Without altering a word, return the records below, but exclude the pictures.

─── Data section

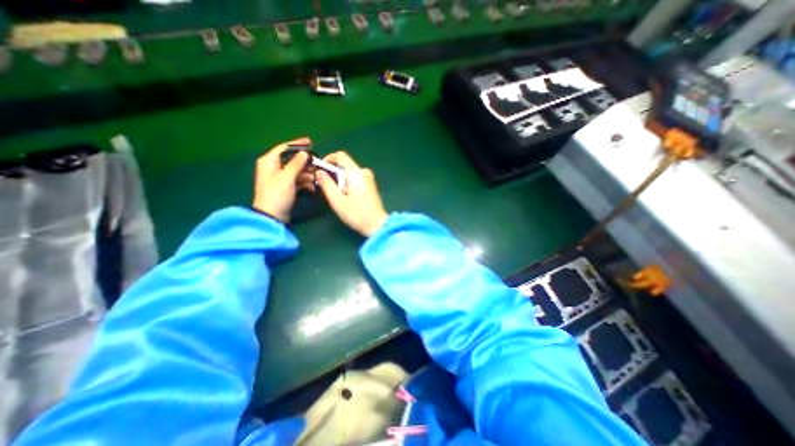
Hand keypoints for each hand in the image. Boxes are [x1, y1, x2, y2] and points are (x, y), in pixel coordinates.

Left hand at [255, 137, 315, 222]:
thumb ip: (296, 163)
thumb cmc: (277, 193)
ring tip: (317, 177)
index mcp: (269, 161)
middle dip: (305, 162)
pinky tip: (313, 186)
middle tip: (318, 163)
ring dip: (307, 173)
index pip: (284, 148)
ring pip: (296, 171)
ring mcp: (280, 178)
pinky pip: (297, 180)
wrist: (271, 215)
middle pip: (292, 160)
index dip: (297, 144)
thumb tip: (304, 153)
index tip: (310, 142)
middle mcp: (273, 167)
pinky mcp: (286, 187)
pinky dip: (305, 182)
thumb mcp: (287, 176)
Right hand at [319, 152, 390, 236]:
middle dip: (333, 171)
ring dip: (340, 178)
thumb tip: (319, 172)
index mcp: (356, 173)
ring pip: (350, 172)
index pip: (341, 155)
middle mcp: (364, 171)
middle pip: (345, 164)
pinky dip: (348, 182)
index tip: (320, 169)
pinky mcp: (371, 185)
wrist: (377, 224)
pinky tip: (345, 195)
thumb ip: (327, 184)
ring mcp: (369, 178)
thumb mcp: (337, 200)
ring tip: (335, 193)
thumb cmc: (356, 213)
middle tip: (325, 185)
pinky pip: (356, 177)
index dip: (328, 158)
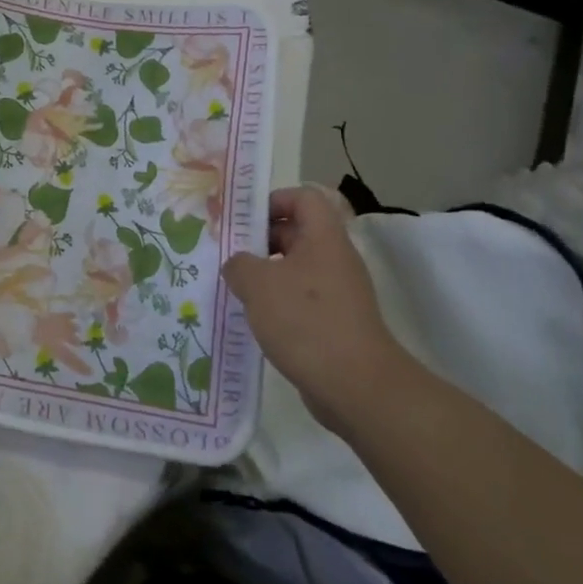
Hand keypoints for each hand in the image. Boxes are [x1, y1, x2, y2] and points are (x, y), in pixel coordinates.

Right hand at [222, 185, 403, 431]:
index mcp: (323, 238)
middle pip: (296, 232)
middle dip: (260, 239)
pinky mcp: (334, 323)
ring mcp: (337, 293)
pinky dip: (277, 303)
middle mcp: (334, 259)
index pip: (303, 198)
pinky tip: (253, 319)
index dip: (273, 200)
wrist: (355, 386)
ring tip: (233, 287)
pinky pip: (300, 300)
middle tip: (227, 253)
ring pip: (295, 269)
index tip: (243, 221)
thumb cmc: (306, 321)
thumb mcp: (257, 283)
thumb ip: (239, 264)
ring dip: (265, 274)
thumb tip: (238, 265)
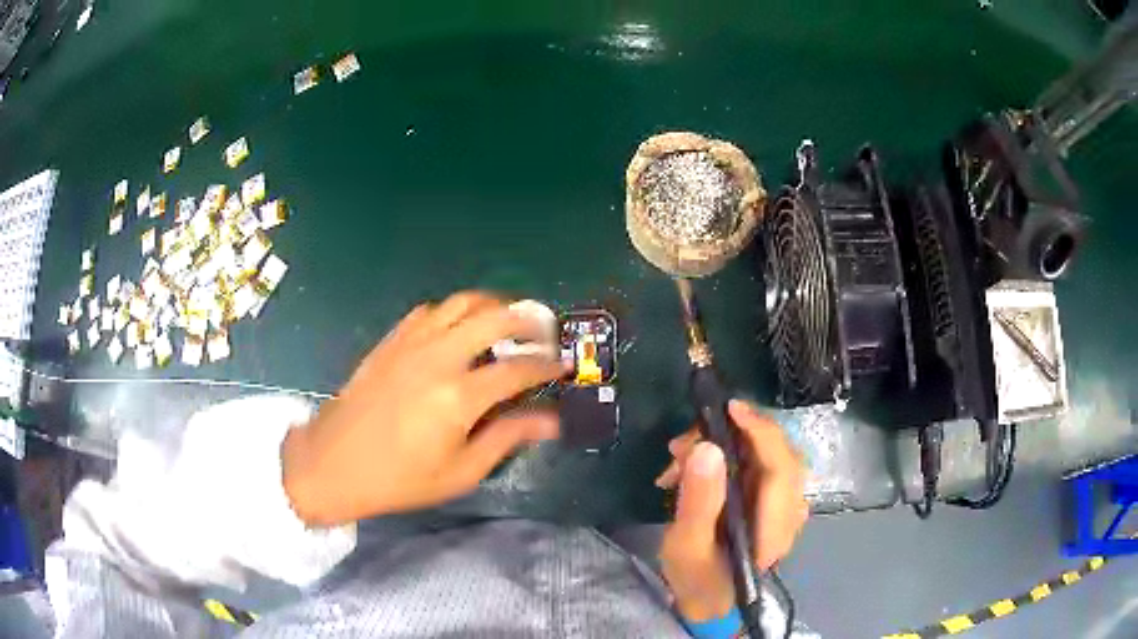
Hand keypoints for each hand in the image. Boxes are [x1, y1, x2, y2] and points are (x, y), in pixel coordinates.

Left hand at [282, 292, 564, 526]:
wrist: (334, 464)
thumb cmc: (399, 479)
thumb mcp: (460, 472)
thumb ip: (506, 438)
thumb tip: (550, 421)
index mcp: (459, 397)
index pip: (518, 369)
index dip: (547, 365)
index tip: (562, 366)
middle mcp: (438, 358)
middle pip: (494, 317)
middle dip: (527, 320)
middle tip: (541, 333)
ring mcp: (411, 343)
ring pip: (461, 303)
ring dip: (491, 306)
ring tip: (506, 322)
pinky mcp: (390, 341)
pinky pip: (429, 311)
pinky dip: (453, 312)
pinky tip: (458, 329)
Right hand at [655, 400, 808, 620]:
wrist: (710, 602)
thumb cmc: (697, 580)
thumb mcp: (686, 546)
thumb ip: (699, 500)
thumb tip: (707, 447)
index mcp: (775, 528)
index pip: (782, 468)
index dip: (761, 432)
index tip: (729, 409)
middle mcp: (788, 512)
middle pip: (774, 455)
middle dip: (729, 438)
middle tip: (681, 445)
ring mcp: (782, 506)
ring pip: (762, 457)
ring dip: (721, 447)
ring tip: (676, 460)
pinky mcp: (769, 502)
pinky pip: (753, 466)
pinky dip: (724, 458)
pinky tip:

──────

Your solution:
Hand keypoints for each hand in the image. Boxes are [x1, y1, x2, y2] and points are (x, y), in pixel coordinates.

Left hand at [255, 137, 315, 222]:
thumb ip: (296, 163)
thumb cmc: (277, 193)
ring tip: (317, 177)
index mcp: (269, 161)
middle dip: (305, 162)
pinky tip: (313, 186)
middle tip: (318, 163)
ring dip: (307, 173)
index pip: (284, 148)
ring pip: (296, 171)
ring mcp: (280, 178)
pinky pip: (297, 180)
wrist: (271, 215)
middle pip: (292, 160)
index dip: (297, 144)
thumb tip: (304, 153)
index tip: (310, 142)
middle mcp: (273, 167)
pinky mcp: (286, 187)
pinky dip: (305, 182)
thumb mcp: (287, 176)
Right hand at [319, 152, 390, 236]:
middle dip: (333, 171)
ring dip: (340, 178)
thumb tip: (319, 172)
index mcp: (356, 173)
ring pip: (350, 172)
index pip: (341, 155)
middle mcp: (364, 171)
middle pip: (345, 164)
pinky dip: (348, 182)
index tip: (320, 169)
pinky mcp: (371, 185)
wrist: (377, 224)
pinky tip: (345, 195)
thumb ip: (327, 184)
ring mcp: (369, 178)
thumb mcp: (337, 200)
ring tip: (335, 193)
thumb cmc: (356, 213)
middle tip: (325, 185)
pinky pip: (356, 177)
index dip: (328, 158)
Hand keypoints for each hand in the image. Boxes are [x1, y1, x2, y2] and points are (x, y), in pixel coordinates.

Right hand at [222, 185, 403, 431]:
index mcp: (323, 238)
middle pip: (296, 232)
middle dip: (260, 239)
pinky mcp: (334, 323)
ring mcp: (337, 293)
pinky dip: (277, 303)
middle mcp: (334, 259)
index pip: (303, 198)
pinky tip: (253, 319)
index dip: (273, 200)
wrist: (355, 386)
ring tip: (233, 287)
pinky pip: (300, 300)
middle tip: (227, 253)
ring pip: (295, 269)
index tip: (243, 221)
thumb cmc: (306, 321)
thumb mcp: (257, 283)
thumb ip: (239, 264)
ring dip: (265, 274)
thumb tip: (238, 265)
Hand keypoints for each hand in the image. Boxes are [x1, y1, x2, y2] and points are (x, y), in pixel coordinates.

Left hand at [282, 292, 564, 526]:
wrist: (334, 464)
thumb cmc: (399, 479)
thumb mcp: (460, 472)
thumb ip: (506, 438)
thumb tip: (550, 421)
index mcp: (459, 397)
index pip: (518, 369)
index dip: (547, 365)
index tip: (562, 366)
middle mcp: (438, 358)
middle pip: (494, 317)
middle dip: (527, 320)
middle tip: (541, 333)
ring mcp: (411, 343)
ring pip: (461, 303)
ring dip: (491, 306)
ring tip: (506, 322)
pinky mcp: (390, 341)
pinky pip: (429, 311)
pinky dip: (453, 312)
pinky tip: (458, 329)
Right hand at [655, 400, 808, 620]:
wrist: (710, 602)
thumb cmc: (697, 580)
thumb mcp: (686, 546)
thumb ip: (699, 500)
thumb tip: (707, 447)
index mcp: (775, 528)
index pip: (782, 468)
index dip: (761, 432)
index tip: (729, 409)
middle mcp: (788, 512)
middle pip: (774, 455)
middle dip: (729, 438)
middle tip: (681, 445)
ring mcp: (782, 506)
ring pip: (762, 457)
ring dip: (721, 447)
ring tip: (676, 460)
pinky mcp: (769, 502)
pinky pip: (753, 466)
pinky dip: (724, 458)
pinky tip:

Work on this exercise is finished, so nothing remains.